Aunt Helen froze. Then, she burst into tears. She finally got my father to translate what Aunt Helen was saying from his US-ethnic Polish: “There are too many choices,” he translated. “She’s overwhelmed by where to begin.”
It was an “Oh yeah,” moment for my parents. Communist governments in the 1980s weren’t so big on providing consumer options. As we learned later, Helen among other Polish people survived by stealing what they could and selling it back at black market rates.3
Bath and body shoppers face this same feeling of being overwhelmed. There are thousands of brands and microbrands all vying for you to buy things to slather and soap, to spritz and to steam. And any conscious shopper wants their shopping made easier: those of us who make what we make need to give you a reason to buy, a reason we’re different. And therein, pardon the pun, lies the rub:
One of the unavoidable facts of life in creating any bath and body product is that someone has done it before. While we may change the packaging and the pitch, when it comes to originality, each and every one of us who makes what we make learned at least the basics from someone else, even as we have divined the secret to making the basics really rock through trial and sometimes very painful error.
A good bath and body maker will have lined up the best suppliers or even gone so far as to grow/raise the desired materials. The ingredients for these materials, once someone know the ropes and can identify good quality from poor quality, are essentially the same: fats, oils, and extracts. Emulsifiers. Catalysts, here and there. Necessary-for-your-health-and-safety preservatives.
So what really sets us apart? Aside from skill - some soapers are better than others, some perfumers have more olfactory vision, you get the idea - it comes down to marketing and innovation. We draw you in with the prettiest packaging, with the best reputations, and with finding new ways to use the same old stuff, or new ways of presenting the same old thing. This is true of the tiniest home bath and body business to the gargantuan giants of cosmetics.

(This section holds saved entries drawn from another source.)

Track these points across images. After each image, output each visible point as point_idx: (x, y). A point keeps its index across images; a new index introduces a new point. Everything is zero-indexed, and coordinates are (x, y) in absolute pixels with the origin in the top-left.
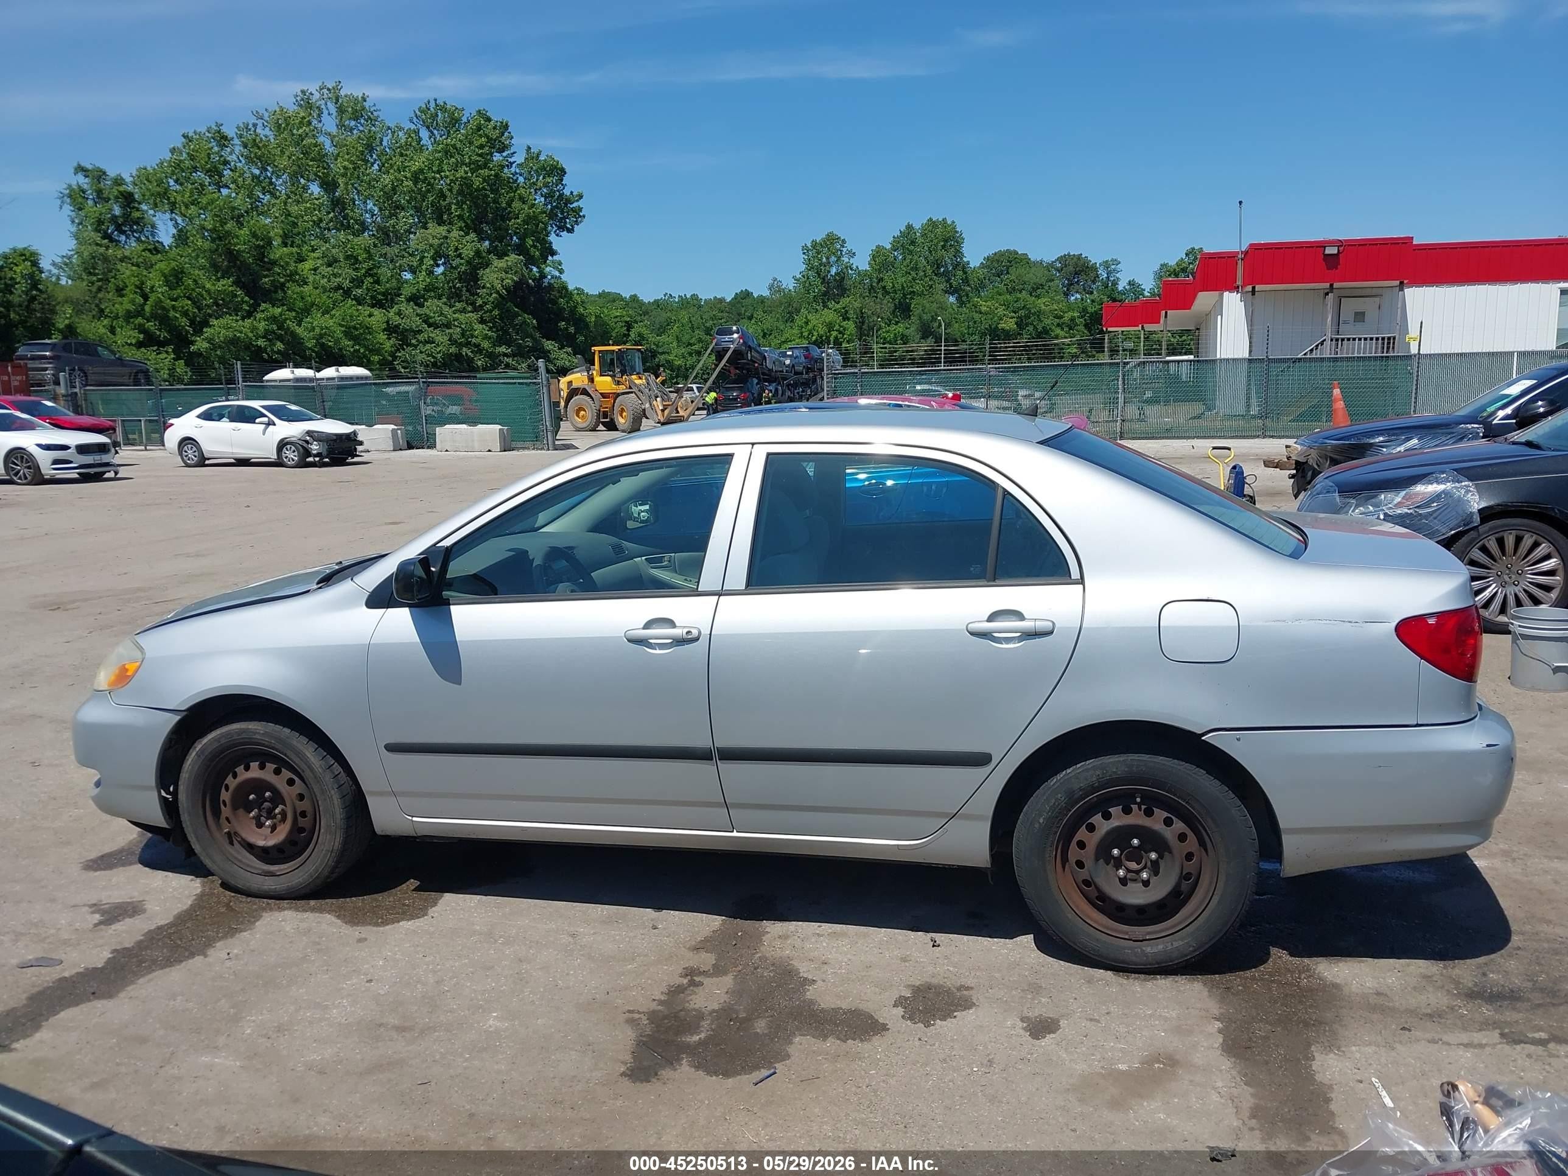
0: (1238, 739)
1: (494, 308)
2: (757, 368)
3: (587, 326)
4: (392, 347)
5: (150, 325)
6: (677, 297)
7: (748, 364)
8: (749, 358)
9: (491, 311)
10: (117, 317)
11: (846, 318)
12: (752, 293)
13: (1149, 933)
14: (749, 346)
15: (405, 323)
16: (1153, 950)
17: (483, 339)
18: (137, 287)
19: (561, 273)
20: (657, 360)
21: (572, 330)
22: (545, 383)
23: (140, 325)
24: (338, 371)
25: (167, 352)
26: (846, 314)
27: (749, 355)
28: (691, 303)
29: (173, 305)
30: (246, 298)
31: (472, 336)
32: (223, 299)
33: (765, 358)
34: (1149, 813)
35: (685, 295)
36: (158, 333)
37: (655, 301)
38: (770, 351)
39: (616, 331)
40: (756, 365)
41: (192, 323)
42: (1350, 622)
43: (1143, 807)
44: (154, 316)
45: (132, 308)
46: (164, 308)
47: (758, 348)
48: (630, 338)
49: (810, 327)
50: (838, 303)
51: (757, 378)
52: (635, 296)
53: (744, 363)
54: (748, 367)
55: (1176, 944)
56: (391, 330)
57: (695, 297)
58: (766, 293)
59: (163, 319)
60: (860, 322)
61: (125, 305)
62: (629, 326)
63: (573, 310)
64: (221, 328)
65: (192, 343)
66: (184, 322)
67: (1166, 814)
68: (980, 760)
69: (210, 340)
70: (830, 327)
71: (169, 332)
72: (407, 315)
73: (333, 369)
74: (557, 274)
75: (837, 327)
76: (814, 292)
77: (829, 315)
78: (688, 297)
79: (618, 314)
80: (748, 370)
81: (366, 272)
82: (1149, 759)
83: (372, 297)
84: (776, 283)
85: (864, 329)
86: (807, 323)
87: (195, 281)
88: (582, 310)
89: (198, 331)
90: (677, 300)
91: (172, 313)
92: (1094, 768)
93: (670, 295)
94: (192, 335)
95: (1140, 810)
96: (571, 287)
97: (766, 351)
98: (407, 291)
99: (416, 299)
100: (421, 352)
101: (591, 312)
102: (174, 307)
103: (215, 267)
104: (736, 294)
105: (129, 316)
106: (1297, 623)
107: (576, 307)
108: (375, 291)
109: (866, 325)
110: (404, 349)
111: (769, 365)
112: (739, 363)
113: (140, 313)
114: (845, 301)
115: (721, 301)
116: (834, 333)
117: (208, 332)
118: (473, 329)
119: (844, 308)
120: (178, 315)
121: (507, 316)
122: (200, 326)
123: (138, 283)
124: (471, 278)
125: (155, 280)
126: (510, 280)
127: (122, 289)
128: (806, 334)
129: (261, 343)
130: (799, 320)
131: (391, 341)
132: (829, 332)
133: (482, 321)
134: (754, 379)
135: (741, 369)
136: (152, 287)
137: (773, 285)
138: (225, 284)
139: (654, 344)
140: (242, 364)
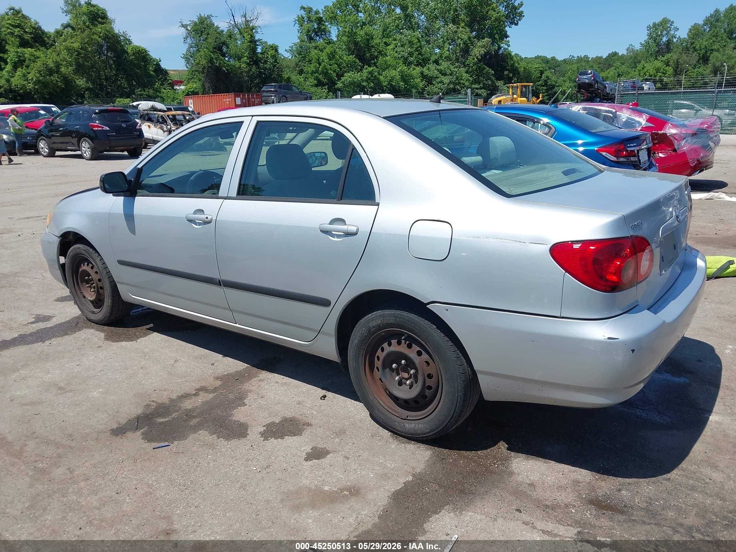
0: (447, 310)
1: (474, 65)
2: (600, 93)
3: (519, 73)
4: (423, 85)
5: (320, 77)
6: (576, 57)
7: (595, 90)
8: (596, 88)
9: (472, 67)
10: (308, 73)
11: (668, 65)
12: (618, 53)
13: (410, 416)
14: (597, 81)
15: (430, 74)
16: (410, 426)
17: (467, 80)
18: (317, 60)
19: (508, 47)
20: (555, 90)
21: (511, 75)
22: (470, 100)
23: (317, 77)
24: (379, 96)
25: (325, 88)
26: (668, 63)
27: (596, 85)
28: (583, 60)
29: (330, 68)
30: (360, 64)
31: (461, 79)
32: (350, 64)
33: (606, 87)
34: (410, 346)
35: (581, 56)
36: (323, 80)
37: (564, 60)
38: (610, 83)
39: (535, 75)
40: (600, 91)
41: (337, 75)
42: (520, 242)
43: (407, 342)
44: (323, 73)
45: (314, 69)
46: (326, 69)
47: (602, 82)
48: (542, 79)
49: (645, 70)
50: (663, 56)
51: (599, 98)
52: (554, 57)
53: (593, 91)
54: (595, 92)
55: (420, 426)
56: (423, 76)
57: (586, 57)
58: (625, 53)
59: (326, 74)
60: (676, 67)
61: (312, 68)
62: (542, 73)
63: (513, 65)
64: (349, 77)
65: (336, 84)
66: (334, 75)
67: (419, 349)
68: (325, 303)
69: (343, 83)
70: (658, 70)
71: (328, 80)
72: (431, 70)
73: (377, 95)
74: (507, 47)
75: (662, 70)
76: (651, 51)
77: (658, 64)
78: (582, 56)
79: (537, 66)
80: (596, 94)
81: (416, 49)
82: (406, 315)
83: (417, 61)
84: (631, 47)
85: (677, 71)
86: (643, 68)
87: (339, 56)
88: (517, 65)
89: (339, 79)
90: (576, 59)
91: (329, 71)
92: (380, 316)
93: (573, 56)
94: (337, 81)
95: (405, 344)
96: (513, 54)
97: (607, 84)
98: (433, 58)
99: (436, 62)
100: (436, 87)
101: (521, 67)
102: (331, 69)
103: (349, 49)
104: (609, 54)
105: (313, 73)
106: (486, 240)
107: (514, 63)
108: (419, 58)
109: (679, 69)
110: (428, 86)
111: (608, 90)
112: (590, 90)
113: (317, 71)
114: (667, 56)
115: (601, 58)
116: (660, 74)
117: (343, 79)
118: (462, 76)
119: (667, 60)
120: (332, 72)
121: (480, 70)
122: (340, 76)
123: (317, 58)
124: (466, 51)
125: (324, 56)
126: (483, 51)
127: (311, 61)
128: (642, 74)
129: (364, 84)
130: (639, 67)
131: (423, 83)
132: (657, 73)
133: (467, 72)
134: (598, 99)
135: (591, 93)
136: (323, 59)
137: (629, 48)
138: (352, 57)
139: (554, 81)
140: (341, 93)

This world has provided us a lot of materials to work with, and because of the abundance of the earth itself, we can allow trends to come and go. One year vanilla is all the rage, and the next we’re all about the pomegranite. Lately people are wild for figs. The way we recombine these has a broad number of combinations, but the basics are the same: base cosmetic at the desired consistency, preservative, emulsifier, fragrance when appropriate.